試験中のDNAサンプルを体内で育ててもらうため、言わばサンプルの『母体』になってもらうために。
そして完成したDNA体と、レイの遺伝子情報を組み合わせる。欠損した部分の修復に当てるのだ。そのための『レイ』である。
けれどライドンは、最初からレイを信用などしていなかった。だからレイの遺伝子情報はすべて抽出しておいたし、少しでも早くDNAの完成形を見たかったため、すぐに彼女に薬剤を投与した。

レイの遺伝子情報。
ミリアリアの中の新たなるDNA物質。
その二つを組み合わせるために必要なのが、ギルバート・デュランダルが隠した最後の鍵。
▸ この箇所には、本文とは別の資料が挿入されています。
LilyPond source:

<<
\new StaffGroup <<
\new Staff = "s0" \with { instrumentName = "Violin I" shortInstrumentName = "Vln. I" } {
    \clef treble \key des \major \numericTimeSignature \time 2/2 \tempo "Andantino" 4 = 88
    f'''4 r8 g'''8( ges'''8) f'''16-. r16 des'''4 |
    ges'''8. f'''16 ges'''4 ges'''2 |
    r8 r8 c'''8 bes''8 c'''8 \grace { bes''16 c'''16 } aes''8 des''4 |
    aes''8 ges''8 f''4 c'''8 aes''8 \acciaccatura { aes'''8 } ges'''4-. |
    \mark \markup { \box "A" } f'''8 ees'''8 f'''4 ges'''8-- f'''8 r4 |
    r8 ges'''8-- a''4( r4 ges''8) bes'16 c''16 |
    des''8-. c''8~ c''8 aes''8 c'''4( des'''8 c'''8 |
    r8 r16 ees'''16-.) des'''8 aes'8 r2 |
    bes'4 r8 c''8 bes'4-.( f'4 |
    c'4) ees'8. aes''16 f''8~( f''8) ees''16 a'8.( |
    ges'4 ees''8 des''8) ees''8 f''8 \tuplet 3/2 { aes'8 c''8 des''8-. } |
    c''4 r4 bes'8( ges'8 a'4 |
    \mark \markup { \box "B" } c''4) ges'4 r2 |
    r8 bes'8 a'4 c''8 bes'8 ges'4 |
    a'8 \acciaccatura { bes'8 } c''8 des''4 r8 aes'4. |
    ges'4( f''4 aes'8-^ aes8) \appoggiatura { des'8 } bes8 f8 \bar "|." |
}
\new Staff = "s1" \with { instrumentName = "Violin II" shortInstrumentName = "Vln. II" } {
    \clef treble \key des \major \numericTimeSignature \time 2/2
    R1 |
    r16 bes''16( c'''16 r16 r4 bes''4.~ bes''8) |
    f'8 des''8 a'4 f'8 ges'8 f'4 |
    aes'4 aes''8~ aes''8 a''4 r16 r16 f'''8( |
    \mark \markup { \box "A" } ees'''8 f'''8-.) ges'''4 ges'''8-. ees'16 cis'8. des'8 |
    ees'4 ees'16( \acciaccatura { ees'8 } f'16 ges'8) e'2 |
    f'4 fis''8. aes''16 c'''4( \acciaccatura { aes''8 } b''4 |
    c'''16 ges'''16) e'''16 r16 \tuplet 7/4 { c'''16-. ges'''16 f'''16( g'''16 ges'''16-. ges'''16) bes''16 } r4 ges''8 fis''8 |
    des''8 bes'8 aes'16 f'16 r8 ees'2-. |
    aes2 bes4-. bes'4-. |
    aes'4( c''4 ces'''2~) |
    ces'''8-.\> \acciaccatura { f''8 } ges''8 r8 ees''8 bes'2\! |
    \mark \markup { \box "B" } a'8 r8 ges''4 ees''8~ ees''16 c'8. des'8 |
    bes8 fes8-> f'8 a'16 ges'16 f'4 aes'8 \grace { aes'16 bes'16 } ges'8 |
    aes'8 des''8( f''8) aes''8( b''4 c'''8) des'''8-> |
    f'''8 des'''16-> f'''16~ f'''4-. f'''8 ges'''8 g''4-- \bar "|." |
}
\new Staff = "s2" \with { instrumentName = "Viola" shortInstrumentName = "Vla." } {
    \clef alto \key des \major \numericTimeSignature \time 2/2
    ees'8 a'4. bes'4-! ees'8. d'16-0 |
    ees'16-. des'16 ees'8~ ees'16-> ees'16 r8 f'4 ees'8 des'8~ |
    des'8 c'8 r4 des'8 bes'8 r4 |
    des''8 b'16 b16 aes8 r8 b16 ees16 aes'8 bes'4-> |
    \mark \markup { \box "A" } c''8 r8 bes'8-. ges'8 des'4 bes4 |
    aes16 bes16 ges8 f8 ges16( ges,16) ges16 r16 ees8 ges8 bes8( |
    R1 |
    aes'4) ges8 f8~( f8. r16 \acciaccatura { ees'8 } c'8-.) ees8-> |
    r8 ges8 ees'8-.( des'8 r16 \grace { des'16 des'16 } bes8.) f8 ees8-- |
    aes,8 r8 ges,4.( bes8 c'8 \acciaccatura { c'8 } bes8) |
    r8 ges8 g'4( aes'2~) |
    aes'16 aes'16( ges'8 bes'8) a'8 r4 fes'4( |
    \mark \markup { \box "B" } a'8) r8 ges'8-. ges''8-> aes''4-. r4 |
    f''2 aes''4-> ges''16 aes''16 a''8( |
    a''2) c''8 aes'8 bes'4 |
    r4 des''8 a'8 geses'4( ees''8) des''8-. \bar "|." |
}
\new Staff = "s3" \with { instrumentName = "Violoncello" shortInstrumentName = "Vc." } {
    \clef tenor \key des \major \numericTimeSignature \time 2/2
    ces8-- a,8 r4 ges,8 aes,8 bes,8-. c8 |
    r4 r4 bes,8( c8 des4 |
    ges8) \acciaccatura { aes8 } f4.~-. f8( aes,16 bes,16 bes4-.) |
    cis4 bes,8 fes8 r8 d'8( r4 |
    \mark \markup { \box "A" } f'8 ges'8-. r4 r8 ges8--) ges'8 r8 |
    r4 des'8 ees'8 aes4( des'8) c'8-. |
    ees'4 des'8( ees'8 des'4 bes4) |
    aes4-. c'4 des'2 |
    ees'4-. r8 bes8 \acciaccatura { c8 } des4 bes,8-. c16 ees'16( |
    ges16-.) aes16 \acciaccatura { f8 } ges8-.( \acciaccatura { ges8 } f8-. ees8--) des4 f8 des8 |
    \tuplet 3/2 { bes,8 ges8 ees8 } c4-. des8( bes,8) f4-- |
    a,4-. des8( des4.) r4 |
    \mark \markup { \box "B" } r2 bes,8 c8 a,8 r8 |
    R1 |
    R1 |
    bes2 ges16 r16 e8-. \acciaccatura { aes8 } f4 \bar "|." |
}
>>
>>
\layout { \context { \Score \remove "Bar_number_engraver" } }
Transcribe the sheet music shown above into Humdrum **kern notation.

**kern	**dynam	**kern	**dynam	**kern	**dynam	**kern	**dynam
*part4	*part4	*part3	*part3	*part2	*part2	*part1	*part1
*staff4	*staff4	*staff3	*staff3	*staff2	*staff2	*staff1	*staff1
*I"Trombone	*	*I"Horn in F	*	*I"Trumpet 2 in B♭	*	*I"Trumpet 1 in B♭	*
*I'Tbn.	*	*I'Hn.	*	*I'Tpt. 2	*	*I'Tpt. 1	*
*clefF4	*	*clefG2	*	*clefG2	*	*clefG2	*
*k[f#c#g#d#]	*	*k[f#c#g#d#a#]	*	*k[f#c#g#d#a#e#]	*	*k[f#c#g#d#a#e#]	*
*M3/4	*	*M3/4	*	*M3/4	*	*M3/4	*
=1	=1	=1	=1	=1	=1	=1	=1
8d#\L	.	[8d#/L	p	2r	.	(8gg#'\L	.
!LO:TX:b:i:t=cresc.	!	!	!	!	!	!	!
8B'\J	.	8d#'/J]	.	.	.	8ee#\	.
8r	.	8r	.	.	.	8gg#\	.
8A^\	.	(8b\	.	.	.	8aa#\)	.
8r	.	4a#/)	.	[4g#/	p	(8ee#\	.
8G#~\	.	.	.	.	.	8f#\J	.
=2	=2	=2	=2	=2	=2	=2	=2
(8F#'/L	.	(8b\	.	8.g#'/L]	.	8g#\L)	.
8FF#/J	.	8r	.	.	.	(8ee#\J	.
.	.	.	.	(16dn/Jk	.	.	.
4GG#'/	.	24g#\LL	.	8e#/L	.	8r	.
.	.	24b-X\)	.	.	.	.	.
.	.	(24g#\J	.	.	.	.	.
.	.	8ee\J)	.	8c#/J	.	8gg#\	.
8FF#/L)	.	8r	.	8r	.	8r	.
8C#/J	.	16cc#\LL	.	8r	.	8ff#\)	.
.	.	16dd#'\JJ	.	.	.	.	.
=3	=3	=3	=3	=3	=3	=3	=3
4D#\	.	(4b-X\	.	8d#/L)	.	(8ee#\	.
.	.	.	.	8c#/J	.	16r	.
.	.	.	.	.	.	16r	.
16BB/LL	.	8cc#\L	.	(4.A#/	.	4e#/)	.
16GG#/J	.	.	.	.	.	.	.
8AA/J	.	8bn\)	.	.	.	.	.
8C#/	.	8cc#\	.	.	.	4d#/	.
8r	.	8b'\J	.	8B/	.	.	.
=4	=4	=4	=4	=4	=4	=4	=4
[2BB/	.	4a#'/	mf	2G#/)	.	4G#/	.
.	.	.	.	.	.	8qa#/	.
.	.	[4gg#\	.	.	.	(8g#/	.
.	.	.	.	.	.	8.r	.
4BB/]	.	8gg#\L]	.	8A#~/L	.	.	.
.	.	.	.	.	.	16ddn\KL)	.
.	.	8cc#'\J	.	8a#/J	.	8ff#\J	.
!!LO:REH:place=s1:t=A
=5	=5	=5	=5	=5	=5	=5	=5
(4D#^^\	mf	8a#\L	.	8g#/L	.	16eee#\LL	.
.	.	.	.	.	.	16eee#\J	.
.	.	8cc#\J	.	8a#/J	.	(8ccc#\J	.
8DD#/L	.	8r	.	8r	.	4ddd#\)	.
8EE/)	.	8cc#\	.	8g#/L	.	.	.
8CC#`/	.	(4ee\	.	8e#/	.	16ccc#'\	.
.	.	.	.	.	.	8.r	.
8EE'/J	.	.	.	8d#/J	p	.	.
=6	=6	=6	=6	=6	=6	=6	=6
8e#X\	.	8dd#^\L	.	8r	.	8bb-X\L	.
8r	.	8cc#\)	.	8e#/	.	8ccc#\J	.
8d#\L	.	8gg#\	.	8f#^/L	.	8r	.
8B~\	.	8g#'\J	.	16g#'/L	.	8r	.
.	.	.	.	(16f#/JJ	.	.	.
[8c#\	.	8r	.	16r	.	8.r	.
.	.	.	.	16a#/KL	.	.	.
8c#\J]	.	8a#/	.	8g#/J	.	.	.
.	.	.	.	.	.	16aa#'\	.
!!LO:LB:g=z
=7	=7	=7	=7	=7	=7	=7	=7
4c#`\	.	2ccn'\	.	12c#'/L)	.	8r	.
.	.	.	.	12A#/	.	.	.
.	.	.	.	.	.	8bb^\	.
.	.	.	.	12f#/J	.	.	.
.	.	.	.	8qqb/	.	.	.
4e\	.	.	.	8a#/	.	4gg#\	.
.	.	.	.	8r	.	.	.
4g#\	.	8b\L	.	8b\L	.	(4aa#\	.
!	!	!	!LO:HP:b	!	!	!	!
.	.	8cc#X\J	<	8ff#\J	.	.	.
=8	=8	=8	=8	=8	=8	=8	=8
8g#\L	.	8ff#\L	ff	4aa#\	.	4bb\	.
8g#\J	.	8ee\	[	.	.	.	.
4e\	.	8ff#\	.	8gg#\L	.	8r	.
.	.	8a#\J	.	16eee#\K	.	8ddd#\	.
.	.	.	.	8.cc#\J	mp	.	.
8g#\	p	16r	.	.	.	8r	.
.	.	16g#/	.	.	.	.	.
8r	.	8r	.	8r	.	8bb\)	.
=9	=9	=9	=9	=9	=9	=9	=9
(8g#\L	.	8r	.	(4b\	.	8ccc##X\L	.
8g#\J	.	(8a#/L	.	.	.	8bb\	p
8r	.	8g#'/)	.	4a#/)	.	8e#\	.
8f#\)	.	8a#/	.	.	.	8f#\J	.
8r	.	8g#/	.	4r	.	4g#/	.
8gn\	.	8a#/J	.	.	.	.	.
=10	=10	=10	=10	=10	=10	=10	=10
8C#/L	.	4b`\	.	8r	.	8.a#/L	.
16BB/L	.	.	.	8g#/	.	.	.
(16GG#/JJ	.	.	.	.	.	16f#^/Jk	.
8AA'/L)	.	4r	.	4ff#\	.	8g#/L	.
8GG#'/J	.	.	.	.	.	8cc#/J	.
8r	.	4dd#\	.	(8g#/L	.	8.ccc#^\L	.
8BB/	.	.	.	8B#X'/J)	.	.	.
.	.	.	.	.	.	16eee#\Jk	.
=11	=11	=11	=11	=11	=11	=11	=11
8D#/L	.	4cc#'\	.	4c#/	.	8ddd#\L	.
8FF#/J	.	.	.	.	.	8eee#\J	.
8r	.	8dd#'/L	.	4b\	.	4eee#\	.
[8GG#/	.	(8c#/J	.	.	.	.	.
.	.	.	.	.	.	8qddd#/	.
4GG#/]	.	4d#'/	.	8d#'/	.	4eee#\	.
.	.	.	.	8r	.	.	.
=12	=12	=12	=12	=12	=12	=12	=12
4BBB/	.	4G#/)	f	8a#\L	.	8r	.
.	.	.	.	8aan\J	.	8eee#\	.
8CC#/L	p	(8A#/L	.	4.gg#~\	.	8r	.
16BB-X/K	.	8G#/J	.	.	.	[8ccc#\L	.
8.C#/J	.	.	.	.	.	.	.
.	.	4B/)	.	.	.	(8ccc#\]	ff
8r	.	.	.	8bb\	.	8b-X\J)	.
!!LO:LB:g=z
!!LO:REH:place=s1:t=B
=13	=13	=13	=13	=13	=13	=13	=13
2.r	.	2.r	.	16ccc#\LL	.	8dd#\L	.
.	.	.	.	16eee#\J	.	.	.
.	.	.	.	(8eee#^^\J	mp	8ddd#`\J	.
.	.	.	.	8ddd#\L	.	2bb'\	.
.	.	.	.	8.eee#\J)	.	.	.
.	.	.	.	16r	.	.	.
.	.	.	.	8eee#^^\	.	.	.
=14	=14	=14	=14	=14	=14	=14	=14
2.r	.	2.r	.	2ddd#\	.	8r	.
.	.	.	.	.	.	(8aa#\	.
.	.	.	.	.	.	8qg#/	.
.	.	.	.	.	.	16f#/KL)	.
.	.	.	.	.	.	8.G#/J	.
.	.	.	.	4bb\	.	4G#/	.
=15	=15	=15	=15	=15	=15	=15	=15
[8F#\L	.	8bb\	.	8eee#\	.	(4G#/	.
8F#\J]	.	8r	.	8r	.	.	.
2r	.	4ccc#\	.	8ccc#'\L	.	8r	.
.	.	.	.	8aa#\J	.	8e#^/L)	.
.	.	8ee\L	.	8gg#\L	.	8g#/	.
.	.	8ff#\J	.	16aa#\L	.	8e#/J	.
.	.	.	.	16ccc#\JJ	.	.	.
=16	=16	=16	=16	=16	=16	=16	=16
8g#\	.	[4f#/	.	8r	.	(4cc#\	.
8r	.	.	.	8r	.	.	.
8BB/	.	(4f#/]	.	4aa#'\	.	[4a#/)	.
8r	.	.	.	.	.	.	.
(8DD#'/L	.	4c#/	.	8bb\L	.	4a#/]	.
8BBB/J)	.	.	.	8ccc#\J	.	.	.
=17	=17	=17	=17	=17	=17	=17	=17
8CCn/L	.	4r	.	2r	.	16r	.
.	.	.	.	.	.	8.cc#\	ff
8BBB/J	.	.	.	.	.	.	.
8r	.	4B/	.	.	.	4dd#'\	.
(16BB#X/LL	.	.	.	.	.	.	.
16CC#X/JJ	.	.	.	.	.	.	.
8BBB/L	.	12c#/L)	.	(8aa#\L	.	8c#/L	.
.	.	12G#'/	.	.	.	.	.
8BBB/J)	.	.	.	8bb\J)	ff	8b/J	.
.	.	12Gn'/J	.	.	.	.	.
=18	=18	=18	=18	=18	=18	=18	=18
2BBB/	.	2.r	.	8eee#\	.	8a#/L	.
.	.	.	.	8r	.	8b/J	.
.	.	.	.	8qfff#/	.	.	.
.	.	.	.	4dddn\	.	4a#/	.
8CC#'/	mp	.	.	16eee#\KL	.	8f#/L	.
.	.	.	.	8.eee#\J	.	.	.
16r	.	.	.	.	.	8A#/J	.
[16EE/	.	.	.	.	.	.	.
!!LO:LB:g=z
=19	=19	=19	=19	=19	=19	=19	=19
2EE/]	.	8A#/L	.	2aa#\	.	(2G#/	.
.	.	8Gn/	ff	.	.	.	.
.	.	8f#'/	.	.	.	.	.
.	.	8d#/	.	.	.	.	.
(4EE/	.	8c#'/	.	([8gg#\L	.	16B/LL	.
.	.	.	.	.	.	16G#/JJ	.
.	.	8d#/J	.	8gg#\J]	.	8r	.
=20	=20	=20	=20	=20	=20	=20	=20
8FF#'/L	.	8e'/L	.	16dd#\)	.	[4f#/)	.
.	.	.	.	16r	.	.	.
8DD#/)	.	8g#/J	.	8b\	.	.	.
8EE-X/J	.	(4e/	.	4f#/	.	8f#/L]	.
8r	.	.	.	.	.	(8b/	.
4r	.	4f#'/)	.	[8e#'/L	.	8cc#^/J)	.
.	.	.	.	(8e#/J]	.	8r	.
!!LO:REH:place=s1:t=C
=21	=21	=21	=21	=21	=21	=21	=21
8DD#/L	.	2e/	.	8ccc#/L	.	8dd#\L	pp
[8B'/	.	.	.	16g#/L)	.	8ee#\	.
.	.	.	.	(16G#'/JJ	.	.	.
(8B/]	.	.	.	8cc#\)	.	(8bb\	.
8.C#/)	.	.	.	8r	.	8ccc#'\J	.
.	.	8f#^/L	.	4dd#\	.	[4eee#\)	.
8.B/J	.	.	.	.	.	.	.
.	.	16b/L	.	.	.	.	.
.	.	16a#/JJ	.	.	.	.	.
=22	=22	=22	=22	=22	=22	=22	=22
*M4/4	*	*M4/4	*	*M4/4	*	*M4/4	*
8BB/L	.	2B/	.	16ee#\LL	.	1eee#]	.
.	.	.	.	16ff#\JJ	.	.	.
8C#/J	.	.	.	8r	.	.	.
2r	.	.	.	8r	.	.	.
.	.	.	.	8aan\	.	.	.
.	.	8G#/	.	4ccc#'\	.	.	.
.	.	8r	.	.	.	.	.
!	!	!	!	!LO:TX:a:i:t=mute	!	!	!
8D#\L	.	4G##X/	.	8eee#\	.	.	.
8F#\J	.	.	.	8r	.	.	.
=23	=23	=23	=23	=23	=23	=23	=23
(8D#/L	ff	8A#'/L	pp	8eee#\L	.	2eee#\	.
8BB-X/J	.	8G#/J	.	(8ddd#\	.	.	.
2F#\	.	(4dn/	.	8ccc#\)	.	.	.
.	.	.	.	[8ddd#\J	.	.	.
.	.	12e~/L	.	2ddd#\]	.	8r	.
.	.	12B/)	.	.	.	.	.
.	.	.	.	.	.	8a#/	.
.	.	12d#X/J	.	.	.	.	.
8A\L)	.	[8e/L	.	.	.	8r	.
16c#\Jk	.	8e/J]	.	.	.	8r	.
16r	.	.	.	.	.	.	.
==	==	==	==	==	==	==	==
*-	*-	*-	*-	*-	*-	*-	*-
この三つさえ揃えば、ギルバート・デュランダルでさえ見られなかった高みの世界に、足を踏み入れることが出来るかもしれない。
いや、踏み込んでみせる。
踏み込んで、テロメアを永久に伸ばし続ける『永遠の命』を手に入れ、この世界全てに復讐してやる。
それこそが、ライドンの目指す未来だ。


「まったく、どこに隠したと思ったら……」


鍵の隠された場所に向かいながら、ライドンは嘲笑した。
笑わずにはいられない。
これは彼にとっても重要な研究だったはず。その資料を、あろうことか――生涯唯一愛した女性の元に隠されたのだから。





『君に、命の長さを決める物を託す』
『君ならきっと、間違った使い方をしないと信じている』
『君の息子に送ったザフト紋のペンダントに隠した』
『もし私に何かあったら、君がレイを救ってくれ』





『愛するタリアへ』





それが、手記に残された一文だった。日付から見て、デスティニープランの発動を宣言した直後に、シンに託したと思われる。
しかし、なぜシンだったのだろう。レイの身の回りでは、自分を知る人間には分かりやすいとでも思ったのだろうか。レイとタリア、双方とつながりのあるシンに、自分に何かあった場合、タリアに渡してもらおうとでも思っていたのだろうか。
デュランダルが死んだ今となっては、知る手段のないことである。